Exactly retype the lines from the top of the data through the line containing "middle pip: (390, 528)", leaving out every picture.
((
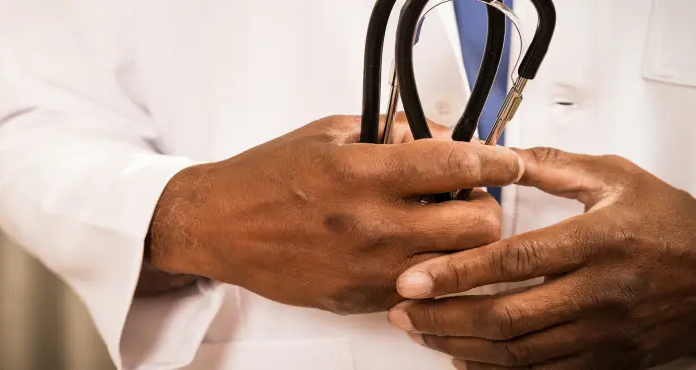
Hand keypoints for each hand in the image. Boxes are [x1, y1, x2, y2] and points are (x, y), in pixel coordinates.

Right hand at [146, 114, 522, 313]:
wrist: (220, 226)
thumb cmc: (267, 177)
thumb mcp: (329, 134)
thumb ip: (391, 133)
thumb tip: (442, 137)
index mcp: (362, 174)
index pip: (458, 167)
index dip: (497, 161)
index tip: (507, 160)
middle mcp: (371, 225)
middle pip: (477, 226)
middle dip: (487, 208)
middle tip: (469, 198)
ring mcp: (369, 269)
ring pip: (459, 266)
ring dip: (462, 244)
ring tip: (440, 226)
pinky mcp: (361, 298)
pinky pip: (422, 288)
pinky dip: (429, 269)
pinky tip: (408, 250)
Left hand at [389, 148, 695, 368]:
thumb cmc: (669, 224)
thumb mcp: (615, 179)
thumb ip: (554, 164)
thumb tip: (499, 155)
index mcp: (596, 242)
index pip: (513, 261)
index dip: (456, 273)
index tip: (413, 278)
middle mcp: (598, 293)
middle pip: (506, 317)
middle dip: (444, 317)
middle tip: (404, 312)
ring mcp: (603, 334)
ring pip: (519, 353)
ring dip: (462, 345)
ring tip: (423, 333)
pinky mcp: (607, 360)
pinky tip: (467, 359)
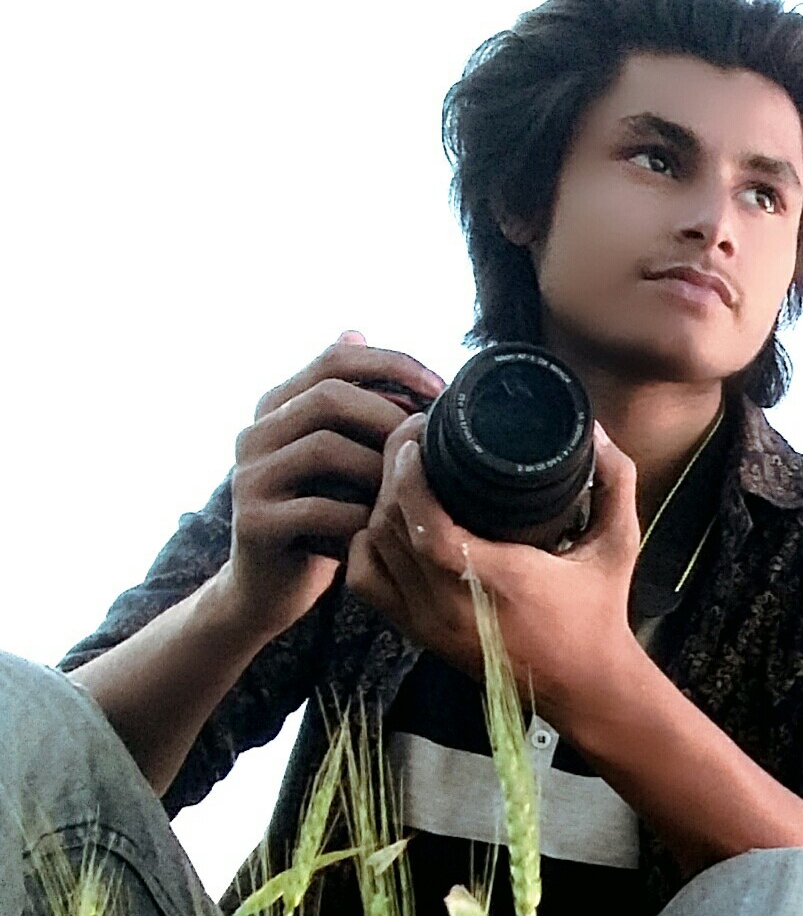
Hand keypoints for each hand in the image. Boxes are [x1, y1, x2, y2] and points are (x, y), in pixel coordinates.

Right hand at [219, 331, 444, 642]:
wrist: (272, 586)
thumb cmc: (321, 516)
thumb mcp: (339, 456)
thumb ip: (349, 402)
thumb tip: (360, 329)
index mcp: (277, 406)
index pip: (335, 358)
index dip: (392, 363)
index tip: (440, 387)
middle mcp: (255, 433)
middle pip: (328, 396)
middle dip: (388, 414)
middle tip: (427, 442)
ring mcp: (249, 477)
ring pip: (324, 448)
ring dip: (378, 467)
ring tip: (408, 489)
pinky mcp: (254, 522)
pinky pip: (319, 509)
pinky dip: (360, 517)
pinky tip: (383, 529)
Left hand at [346, 414, 641, 717]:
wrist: (582, 689)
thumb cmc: (597, 614)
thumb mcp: (618, 544)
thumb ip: (615, 481)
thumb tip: (594, 431)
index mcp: (497, 580)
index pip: (427, 527)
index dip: (411, 478)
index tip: (419, 437)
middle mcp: (450, 606)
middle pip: (390, 528)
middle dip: (392, 476)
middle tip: (411, 440)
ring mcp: (427, 622)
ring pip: (374, 550)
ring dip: (380, 506)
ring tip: (404, 474)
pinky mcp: (418, 633)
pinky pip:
))
= Task output =
Hand keypoints for each hand in the image. Boxes are [x1, y1, x2, y2] and points are (x, y), in pixel coordinates.

Right hand at [146, 114, 522, 313]:
wrist: (220, 226)
thumb cmc: (267, 177)
thumb mcp: (329, 134)
thumb ip: (391, 133)
thumb tip: (442, 137)
index mcp: (362, 174)
index pip: (458, 167)
index dip: (497, 161)
index tip: (507, 160)
middle mcp: (371, 225)
middle pip: (477, 226)
middle dip: (487, 208)
middle tip: (469, 198)
ring mcp: (369, 269)
ring pip: (459, 266)
ring dip: (462, 244)
ring tip: (440, 226)
pinky mcp: (361, 298)
pinky pip: (422, 288)
pinky dip: (429, 269)
pinky tip: (408, 250)
Left hand at [389, 148, 695, 368]:
thumb cmc: (669, 224)
thumb mcp: (615, 179)
thumb ip: (554, 164)
thumb tip: (499, 155)
index mcp: (596, 242)
index pip: (513, 261)
index dip: (456, 273)
index tip: (413, 278)
middle mcp: (598, 293)
middle pip: (506, 317)
middle dip: (444, 317)
middle tip: (404, 312)
ring mcp: (603, 334)
ring pip: (519, 353)
ring dip: (462, 345)
ring tip: (423, 333)
pinky mcp: (607, 360)
pinky tip: (467, 359)
Hand keypoints for each hand in the image. Boxes are [x1, y1, x2, y2] and points are (x, y), in pixel coordinates.

Right hand at [219, 331, 444, 642]:
wrist: (272, 586)
thumb cmc: (321, 516)
thumb mcp: (339, 456)
thumb ip: (349, 402)
thumb tip: (360, 329)
index mcp: (277, 406)
index pip: (335, 358)
index dip: (392, 363)
index tip: (440, 387)
middle mcp: (255, 433)
middle pip: (328, 396)
middle dip: (388, 414)
middle tip: (427, 442)
ring mcp: (249, 477)
ring pip: (324, 448)
ring dip: (378, 467)
ring tip: (408, 489)
pinky mcp: (254, 522)
pinky pip: (319, 509)
pinky dip: (360, 517)
pinky tip: (383, 529)
Left hand at [346, 414, 641, 717]:
wrist: (582, 689)
thumb cmc: (597, 614)
thumb mcp: (618, 544)
thumb ip: (615, 481)
thumb tip: (594, 431)
index mcp: (497, 580)
index pip: (427, 527)
index dip: (411, 478)
index tip: (419, 437)
middle mcp: (450, 606)
middle pip: (390, 528)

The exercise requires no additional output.